The Puerto Rican sun began to set as I made my way down the road toward Walter Chang's bodega, intent on getting plastered and passing out on the road two blocks from home. I shuffled along, letting the heat warm my head. Usually, Leon and Vince join me at Chang's, but they were.off somewhere, doing God knows what. Since Jesse died two years ago, Leon died, too. He goes about living his life, but it's as if he's only alive because he's too much of a chicken shit to shoot himself.

Vince is a dad. When O'Connor skipped town to be with his "homies" in Miami, Mia was left without a shoulder to cry on. She turned to Vince, he let her, and now Leticia takes care of little Paul while Mia studies and Vince comes drinking with me.

We chose PR because of Letty. It's her hometown, we were sick of Mexico, yaddah-yaddah-yaddah. We live in a small house, in a town called Catano, southwest of San Jan. Quiet little place. We each have space and the backyard is nice. Paul likes to practice his walking and running there, Mia and Letty work on their tans, peace and quiet. Something we've needed for a long time now and didn't get too much of in Mexico.

I continued down the cracked sidewalk, pausing every now and then to let some neighborhood kid ride by on a skateboard. I approached the open doorway and stepped inside of Chang's rickety place, set back from the road and hidden from view by several ugly bushes.
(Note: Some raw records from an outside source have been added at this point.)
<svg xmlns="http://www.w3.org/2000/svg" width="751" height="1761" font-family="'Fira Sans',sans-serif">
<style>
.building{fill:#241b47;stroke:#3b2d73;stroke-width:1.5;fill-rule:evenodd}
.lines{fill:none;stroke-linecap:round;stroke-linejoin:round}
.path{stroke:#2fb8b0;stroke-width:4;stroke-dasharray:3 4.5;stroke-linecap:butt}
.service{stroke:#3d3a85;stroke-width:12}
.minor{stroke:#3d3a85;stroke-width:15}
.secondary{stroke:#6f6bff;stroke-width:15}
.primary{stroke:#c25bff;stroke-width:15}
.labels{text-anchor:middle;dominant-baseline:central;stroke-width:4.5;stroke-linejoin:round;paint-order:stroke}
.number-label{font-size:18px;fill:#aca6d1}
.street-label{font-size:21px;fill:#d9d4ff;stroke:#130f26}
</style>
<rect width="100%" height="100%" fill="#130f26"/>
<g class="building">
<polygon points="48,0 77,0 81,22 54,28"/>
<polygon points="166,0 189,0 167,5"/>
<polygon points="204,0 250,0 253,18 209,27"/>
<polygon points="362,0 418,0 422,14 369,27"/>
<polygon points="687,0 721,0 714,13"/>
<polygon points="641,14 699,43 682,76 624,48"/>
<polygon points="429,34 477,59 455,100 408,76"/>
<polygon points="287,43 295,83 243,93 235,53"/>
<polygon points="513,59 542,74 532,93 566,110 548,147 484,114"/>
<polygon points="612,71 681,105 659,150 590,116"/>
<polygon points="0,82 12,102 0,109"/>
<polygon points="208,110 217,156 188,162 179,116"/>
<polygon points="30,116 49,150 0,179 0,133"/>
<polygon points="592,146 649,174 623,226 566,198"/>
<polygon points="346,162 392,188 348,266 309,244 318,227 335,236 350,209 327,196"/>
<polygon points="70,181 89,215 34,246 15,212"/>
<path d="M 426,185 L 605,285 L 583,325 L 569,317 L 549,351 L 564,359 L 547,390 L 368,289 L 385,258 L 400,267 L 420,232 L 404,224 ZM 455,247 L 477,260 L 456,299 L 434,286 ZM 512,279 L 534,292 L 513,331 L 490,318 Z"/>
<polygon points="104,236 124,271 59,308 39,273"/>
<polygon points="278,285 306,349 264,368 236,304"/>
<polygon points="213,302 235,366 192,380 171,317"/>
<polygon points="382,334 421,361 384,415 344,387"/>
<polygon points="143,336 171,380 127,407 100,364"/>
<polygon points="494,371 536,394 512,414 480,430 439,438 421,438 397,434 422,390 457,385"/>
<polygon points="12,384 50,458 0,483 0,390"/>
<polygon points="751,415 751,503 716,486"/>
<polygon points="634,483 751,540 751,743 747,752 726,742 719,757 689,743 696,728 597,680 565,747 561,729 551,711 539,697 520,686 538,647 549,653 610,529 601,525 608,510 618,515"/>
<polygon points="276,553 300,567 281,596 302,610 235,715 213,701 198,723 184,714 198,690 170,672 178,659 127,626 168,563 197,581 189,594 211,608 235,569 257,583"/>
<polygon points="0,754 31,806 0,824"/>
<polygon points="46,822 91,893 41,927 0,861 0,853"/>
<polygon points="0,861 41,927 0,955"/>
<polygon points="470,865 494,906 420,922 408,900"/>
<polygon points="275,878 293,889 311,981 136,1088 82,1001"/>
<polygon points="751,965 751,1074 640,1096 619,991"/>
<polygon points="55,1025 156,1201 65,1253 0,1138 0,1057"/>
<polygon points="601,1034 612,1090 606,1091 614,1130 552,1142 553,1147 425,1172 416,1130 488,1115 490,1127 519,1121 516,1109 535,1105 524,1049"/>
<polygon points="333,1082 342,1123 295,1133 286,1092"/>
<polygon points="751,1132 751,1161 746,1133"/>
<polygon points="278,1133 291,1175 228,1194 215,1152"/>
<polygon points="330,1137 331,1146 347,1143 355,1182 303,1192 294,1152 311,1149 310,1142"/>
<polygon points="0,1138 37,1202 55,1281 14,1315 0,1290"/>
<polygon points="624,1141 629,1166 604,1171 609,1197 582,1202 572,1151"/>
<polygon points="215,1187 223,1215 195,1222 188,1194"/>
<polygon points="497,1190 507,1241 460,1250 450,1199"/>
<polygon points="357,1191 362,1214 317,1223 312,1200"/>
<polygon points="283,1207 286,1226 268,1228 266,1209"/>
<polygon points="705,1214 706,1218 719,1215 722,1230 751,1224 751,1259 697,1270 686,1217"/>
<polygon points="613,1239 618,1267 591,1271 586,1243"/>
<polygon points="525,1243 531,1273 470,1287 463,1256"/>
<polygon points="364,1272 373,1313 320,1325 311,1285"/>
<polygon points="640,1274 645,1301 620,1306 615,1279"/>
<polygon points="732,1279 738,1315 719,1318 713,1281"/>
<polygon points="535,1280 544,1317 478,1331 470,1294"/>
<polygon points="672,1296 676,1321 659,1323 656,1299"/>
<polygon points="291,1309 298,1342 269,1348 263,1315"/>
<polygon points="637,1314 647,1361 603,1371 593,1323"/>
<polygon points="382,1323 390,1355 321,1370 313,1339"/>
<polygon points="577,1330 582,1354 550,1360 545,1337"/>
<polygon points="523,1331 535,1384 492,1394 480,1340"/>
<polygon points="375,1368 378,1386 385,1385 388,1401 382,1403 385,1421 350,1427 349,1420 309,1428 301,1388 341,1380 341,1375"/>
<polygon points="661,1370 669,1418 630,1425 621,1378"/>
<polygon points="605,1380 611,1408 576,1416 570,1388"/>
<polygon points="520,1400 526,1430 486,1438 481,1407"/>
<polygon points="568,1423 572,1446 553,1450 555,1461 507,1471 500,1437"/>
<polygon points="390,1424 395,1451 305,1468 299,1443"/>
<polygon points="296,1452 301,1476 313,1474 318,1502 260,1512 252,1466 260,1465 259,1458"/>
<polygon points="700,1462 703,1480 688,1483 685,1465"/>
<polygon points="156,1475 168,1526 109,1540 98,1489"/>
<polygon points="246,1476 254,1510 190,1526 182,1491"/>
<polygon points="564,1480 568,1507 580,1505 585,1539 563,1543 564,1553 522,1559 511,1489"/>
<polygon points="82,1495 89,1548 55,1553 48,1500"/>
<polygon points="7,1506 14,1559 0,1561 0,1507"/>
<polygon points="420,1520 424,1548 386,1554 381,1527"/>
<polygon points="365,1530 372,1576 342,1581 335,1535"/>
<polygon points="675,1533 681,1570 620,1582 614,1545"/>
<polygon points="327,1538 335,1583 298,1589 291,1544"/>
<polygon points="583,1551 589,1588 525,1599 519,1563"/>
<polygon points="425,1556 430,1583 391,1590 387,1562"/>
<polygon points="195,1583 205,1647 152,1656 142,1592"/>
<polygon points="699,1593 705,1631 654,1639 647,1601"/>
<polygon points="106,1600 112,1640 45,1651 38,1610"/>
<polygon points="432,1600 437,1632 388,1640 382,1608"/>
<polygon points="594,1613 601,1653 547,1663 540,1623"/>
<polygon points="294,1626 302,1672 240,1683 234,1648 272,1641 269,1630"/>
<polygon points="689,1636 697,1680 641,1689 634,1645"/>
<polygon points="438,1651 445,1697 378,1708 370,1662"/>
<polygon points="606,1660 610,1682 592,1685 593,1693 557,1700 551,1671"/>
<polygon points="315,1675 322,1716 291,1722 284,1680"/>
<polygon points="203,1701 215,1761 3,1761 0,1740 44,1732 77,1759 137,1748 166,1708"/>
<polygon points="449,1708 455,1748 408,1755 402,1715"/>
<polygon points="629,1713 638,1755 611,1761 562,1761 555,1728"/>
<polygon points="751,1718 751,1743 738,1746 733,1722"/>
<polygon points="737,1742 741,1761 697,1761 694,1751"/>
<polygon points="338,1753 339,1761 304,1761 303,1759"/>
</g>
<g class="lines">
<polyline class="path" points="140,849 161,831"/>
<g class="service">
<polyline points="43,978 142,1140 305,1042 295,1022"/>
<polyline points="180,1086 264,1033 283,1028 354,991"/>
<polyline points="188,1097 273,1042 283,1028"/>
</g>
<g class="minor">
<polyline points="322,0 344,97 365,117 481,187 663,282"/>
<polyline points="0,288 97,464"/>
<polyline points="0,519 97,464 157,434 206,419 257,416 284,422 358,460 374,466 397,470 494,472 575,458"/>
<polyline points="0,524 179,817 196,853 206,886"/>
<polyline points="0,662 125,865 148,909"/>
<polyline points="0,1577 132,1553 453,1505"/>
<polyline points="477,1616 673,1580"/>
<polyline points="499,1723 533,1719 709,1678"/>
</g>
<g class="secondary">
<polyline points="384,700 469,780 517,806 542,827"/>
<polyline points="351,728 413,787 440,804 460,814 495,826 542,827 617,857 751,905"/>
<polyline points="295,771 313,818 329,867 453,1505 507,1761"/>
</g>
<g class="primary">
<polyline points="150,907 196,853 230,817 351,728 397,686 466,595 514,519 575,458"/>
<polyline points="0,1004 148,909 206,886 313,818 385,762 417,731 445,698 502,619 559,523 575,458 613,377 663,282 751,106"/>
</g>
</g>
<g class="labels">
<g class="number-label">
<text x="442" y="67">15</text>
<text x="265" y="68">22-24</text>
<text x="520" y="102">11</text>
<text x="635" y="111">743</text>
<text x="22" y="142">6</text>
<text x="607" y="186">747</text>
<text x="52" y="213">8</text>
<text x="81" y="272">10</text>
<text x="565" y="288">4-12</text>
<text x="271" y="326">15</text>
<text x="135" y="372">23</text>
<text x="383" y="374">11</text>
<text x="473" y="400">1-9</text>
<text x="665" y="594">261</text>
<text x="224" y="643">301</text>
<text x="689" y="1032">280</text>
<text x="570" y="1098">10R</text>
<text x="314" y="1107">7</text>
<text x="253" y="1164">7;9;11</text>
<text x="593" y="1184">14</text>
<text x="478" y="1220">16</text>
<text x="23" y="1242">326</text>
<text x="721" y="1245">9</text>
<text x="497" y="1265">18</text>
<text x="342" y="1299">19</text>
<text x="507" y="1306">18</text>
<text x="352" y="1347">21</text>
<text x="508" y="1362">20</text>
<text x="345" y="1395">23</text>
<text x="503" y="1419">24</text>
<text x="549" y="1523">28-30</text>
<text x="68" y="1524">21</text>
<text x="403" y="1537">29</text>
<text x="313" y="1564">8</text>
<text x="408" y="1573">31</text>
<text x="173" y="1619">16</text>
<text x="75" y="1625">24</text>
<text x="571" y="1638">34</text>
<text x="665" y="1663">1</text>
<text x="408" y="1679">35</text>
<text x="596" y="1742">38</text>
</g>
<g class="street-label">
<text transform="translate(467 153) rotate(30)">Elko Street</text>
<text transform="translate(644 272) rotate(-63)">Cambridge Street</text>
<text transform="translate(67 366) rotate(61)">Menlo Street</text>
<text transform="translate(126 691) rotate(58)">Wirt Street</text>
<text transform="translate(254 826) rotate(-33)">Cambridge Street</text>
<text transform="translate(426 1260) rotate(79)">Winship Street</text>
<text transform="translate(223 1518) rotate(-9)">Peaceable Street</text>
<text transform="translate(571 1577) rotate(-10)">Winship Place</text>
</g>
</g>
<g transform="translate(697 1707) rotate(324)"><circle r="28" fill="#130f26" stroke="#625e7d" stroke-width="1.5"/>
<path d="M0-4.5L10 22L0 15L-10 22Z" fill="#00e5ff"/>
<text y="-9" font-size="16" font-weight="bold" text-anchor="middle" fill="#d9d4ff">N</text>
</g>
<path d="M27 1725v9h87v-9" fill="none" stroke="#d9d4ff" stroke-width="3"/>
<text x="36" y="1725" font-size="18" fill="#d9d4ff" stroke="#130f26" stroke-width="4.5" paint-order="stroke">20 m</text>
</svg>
"Ah, Dominic. Come for your nightly medication?" Chang chortled, stepping out from behind his disheveled counter.

I nodded. "It's just me tonight."

"I see. What is the problem today, Dominic?" Chang asked me in his Korean accent.

"What isn't the problem?" I selected a bottle of Cuervo 1800 and walked it up to the counter. Walter rang it up in the register and I paid him.

"You must understand that Leticia is a woman now, not a little girl. You need to accept the fact that things will never be the same as when you were fourteen years old and she was ten." Walter bagged my bottled prize and set it gently in front of me. "You must let her go, Dominic," Chang said, remembering our last conversation. "Please, do not keep drowning yourself in alcohol because you are afraid to talk to her. Go home."

I could take a hint. I picked up the bottle and shuffled slowly out of Chang's bodega, letting his words of ancient Oriental wisdom roll over me. I strolled over to the road and headed toward the beach. When I reached a park bench that was sitting in the sand, I plopped down into it and began taking sips from the bottle as the golden sun dipped beyond the horizon.

I must have passed out on the bench because the next sound I heard was the sound of exhaust pulling up behind me and shutting off. I couldn't see anything because it was dark and my eyes were blurry, but the smell of suntan lotion and grease filled my nostrils. I heard Letty's footsteps approaching the bench. She kneeled beside me and began talking softly to me, in Spanish, smoothing my wrinkled shirt over my chest. She helped me stand up and my empty bottle fell to the ground. She led me to her car and sat me in the front seat, buckled me in, and drove off.